• Task details: Wherever a line below holds the word "Prices", copy that line.

• Available data:
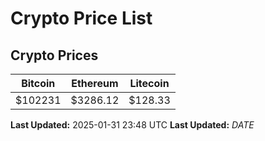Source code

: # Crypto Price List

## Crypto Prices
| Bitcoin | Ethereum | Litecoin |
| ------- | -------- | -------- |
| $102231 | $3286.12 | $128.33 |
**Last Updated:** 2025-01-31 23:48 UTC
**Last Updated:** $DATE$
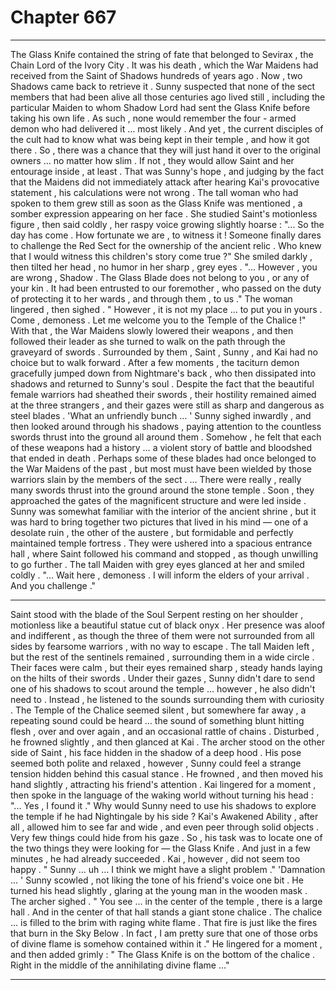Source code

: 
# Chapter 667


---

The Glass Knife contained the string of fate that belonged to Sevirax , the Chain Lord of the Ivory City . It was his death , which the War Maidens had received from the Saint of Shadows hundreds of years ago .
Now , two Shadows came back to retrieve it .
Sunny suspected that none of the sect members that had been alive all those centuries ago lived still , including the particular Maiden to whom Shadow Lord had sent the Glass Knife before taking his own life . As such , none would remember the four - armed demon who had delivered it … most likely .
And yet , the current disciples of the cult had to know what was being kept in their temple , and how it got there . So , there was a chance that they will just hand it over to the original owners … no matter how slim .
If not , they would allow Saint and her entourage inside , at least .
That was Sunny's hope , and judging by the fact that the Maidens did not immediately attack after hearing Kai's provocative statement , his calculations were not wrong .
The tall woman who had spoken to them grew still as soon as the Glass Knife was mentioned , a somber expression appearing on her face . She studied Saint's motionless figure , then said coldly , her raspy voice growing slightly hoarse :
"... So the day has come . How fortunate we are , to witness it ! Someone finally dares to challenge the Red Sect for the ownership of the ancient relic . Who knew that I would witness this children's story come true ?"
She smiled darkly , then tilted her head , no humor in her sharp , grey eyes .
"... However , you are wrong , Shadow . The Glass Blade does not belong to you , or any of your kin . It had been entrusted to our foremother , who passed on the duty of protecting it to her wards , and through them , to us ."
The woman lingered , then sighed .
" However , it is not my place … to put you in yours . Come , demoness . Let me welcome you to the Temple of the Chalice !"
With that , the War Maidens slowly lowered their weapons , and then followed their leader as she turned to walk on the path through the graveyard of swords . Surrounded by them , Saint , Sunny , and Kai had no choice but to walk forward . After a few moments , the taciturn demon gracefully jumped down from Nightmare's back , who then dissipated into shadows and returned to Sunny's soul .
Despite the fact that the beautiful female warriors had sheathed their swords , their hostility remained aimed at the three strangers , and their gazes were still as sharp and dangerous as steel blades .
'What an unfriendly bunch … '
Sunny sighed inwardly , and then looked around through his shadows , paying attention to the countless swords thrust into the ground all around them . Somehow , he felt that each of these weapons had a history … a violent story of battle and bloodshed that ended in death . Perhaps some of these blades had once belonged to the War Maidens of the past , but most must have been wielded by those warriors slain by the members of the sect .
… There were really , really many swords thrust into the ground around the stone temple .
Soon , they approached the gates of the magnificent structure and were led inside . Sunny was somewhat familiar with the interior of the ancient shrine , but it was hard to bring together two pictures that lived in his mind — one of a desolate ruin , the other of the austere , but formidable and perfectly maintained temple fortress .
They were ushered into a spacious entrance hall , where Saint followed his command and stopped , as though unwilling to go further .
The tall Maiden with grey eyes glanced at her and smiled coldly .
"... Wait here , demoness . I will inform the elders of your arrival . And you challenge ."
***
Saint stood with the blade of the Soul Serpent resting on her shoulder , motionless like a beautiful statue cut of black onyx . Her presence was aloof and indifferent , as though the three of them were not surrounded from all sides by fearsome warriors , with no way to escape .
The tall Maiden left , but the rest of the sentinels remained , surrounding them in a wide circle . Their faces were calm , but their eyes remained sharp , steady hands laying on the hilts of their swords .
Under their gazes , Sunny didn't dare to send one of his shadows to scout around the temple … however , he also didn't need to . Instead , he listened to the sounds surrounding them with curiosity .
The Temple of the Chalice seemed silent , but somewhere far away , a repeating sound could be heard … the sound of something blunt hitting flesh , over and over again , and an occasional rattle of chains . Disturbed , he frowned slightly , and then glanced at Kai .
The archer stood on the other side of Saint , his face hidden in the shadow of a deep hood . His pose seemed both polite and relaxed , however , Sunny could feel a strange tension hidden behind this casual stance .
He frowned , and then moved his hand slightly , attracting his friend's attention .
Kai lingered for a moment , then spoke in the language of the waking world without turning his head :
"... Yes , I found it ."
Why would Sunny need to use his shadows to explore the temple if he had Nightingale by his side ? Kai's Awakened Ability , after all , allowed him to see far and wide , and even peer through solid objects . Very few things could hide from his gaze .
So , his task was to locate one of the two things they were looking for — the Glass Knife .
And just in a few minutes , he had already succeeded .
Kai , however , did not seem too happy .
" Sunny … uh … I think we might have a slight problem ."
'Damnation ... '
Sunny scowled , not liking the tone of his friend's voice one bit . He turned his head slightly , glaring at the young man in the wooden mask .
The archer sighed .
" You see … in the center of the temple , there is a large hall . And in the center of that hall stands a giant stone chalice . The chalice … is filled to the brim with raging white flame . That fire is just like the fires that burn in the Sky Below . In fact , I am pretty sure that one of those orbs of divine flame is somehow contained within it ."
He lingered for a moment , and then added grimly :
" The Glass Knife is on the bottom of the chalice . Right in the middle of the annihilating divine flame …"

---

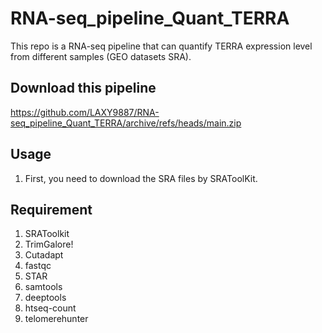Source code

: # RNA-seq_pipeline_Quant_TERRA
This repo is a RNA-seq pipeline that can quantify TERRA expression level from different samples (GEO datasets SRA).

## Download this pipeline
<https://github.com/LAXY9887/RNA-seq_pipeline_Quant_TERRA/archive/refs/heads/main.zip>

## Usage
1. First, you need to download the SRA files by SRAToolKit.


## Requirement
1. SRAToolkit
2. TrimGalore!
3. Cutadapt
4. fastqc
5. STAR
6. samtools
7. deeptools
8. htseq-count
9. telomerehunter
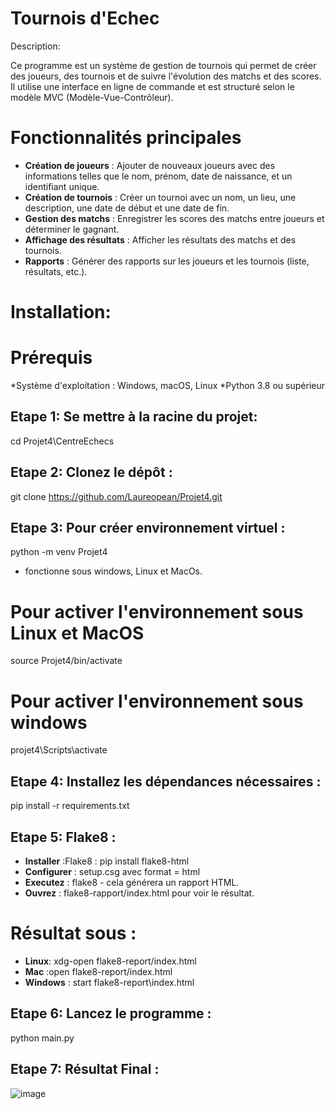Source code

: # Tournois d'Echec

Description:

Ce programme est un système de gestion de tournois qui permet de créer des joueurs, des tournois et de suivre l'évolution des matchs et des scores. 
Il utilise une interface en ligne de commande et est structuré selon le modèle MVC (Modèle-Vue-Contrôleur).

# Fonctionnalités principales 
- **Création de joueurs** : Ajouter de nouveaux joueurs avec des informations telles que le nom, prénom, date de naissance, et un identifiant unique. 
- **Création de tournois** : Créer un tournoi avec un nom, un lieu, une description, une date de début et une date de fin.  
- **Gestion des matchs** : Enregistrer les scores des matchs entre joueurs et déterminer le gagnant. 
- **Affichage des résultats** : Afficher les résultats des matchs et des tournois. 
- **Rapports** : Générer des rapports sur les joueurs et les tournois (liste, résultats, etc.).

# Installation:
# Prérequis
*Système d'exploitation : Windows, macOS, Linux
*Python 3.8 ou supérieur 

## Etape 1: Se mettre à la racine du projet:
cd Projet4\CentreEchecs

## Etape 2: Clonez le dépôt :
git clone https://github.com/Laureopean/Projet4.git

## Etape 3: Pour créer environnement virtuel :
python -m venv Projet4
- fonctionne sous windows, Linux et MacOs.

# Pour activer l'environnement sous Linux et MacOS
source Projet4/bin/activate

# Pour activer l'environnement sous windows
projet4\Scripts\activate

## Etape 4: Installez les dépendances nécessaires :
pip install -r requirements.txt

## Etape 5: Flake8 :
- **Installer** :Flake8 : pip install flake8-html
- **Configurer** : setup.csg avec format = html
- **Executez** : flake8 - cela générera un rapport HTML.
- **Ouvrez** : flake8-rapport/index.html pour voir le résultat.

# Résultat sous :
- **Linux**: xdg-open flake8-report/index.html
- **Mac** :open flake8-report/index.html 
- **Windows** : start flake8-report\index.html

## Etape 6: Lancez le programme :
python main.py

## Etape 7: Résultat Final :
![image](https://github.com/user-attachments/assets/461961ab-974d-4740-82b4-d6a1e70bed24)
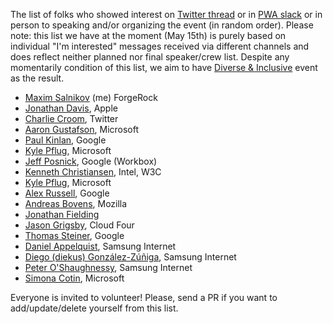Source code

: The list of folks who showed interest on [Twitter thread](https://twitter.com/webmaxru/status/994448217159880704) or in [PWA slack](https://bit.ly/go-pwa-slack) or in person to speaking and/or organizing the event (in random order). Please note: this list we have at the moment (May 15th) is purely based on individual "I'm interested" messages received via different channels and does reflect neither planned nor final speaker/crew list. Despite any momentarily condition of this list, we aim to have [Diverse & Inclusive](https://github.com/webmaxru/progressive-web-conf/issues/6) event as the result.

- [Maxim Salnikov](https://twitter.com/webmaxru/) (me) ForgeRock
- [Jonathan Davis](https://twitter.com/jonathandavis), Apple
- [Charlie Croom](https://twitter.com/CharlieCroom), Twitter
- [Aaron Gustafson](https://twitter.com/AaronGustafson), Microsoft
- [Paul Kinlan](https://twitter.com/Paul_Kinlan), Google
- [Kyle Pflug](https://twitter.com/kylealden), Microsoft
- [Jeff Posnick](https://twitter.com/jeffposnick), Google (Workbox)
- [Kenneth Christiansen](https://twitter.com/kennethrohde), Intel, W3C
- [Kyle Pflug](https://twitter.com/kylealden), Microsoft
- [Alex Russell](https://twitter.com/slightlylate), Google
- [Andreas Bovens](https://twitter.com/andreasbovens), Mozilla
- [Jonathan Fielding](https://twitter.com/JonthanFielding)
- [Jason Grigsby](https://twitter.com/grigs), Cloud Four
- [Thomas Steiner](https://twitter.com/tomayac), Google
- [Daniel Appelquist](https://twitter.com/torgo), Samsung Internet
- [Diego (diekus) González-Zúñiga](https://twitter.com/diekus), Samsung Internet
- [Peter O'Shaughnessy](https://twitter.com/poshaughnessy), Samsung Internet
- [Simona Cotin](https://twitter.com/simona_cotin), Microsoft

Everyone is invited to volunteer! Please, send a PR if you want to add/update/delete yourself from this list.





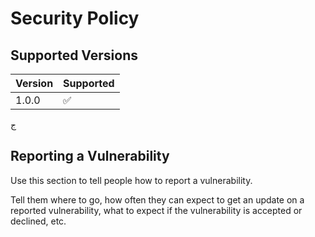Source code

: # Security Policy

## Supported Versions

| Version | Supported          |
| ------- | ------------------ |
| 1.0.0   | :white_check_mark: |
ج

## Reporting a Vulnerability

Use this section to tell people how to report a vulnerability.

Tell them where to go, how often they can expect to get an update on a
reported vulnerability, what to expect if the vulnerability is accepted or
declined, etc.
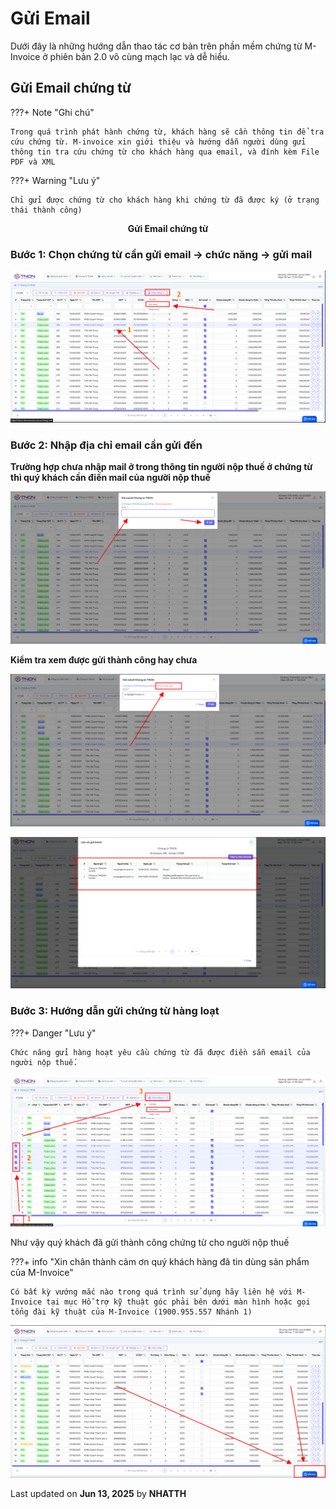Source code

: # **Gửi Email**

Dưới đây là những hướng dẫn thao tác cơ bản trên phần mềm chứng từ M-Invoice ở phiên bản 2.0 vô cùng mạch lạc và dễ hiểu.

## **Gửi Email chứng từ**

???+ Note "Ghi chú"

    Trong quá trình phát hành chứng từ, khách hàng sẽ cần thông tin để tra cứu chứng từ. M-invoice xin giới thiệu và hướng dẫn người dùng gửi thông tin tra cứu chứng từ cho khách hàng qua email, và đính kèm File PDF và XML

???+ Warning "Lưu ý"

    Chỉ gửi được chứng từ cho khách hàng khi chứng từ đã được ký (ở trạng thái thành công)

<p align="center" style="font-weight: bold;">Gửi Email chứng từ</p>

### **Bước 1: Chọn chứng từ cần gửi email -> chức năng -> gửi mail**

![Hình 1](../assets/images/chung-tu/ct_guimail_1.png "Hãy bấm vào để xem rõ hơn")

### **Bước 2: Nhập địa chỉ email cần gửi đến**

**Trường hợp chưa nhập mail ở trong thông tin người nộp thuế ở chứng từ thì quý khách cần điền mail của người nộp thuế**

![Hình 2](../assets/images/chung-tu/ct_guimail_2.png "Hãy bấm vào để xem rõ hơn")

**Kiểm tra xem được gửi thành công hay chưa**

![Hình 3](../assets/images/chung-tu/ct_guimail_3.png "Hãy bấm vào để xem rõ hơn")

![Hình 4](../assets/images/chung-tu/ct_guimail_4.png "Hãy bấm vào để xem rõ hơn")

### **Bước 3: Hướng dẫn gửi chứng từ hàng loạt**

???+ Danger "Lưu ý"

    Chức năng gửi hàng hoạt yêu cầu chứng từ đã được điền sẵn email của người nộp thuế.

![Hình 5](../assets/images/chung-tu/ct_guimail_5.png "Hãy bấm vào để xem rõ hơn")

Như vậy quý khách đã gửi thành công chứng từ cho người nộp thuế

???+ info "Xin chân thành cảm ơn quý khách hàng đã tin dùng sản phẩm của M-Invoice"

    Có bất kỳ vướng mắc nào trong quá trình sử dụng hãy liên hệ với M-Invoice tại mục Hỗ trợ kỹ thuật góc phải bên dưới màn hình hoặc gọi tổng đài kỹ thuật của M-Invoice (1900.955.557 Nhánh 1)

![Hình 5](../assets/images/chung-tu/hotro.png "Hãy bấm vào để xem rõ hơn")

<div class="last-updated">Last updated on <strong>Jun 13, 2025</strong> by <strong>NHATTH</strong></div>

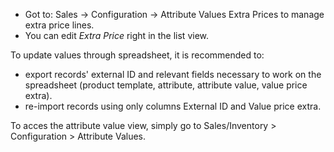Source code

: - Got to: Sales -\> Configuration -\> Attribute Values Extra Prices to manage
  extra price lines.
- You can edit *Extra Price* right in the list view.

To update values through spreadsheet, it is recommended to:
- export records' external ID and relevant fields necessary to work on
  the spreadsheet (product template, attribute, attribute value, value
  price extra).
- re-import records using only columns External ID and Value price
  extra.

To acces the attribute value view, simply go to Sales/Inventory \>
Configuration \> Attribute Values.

• Exercise answer:
## Crypto Prices
: - Got to: Sales -\> Configuration -\> Attribute Values Extra Prices to manage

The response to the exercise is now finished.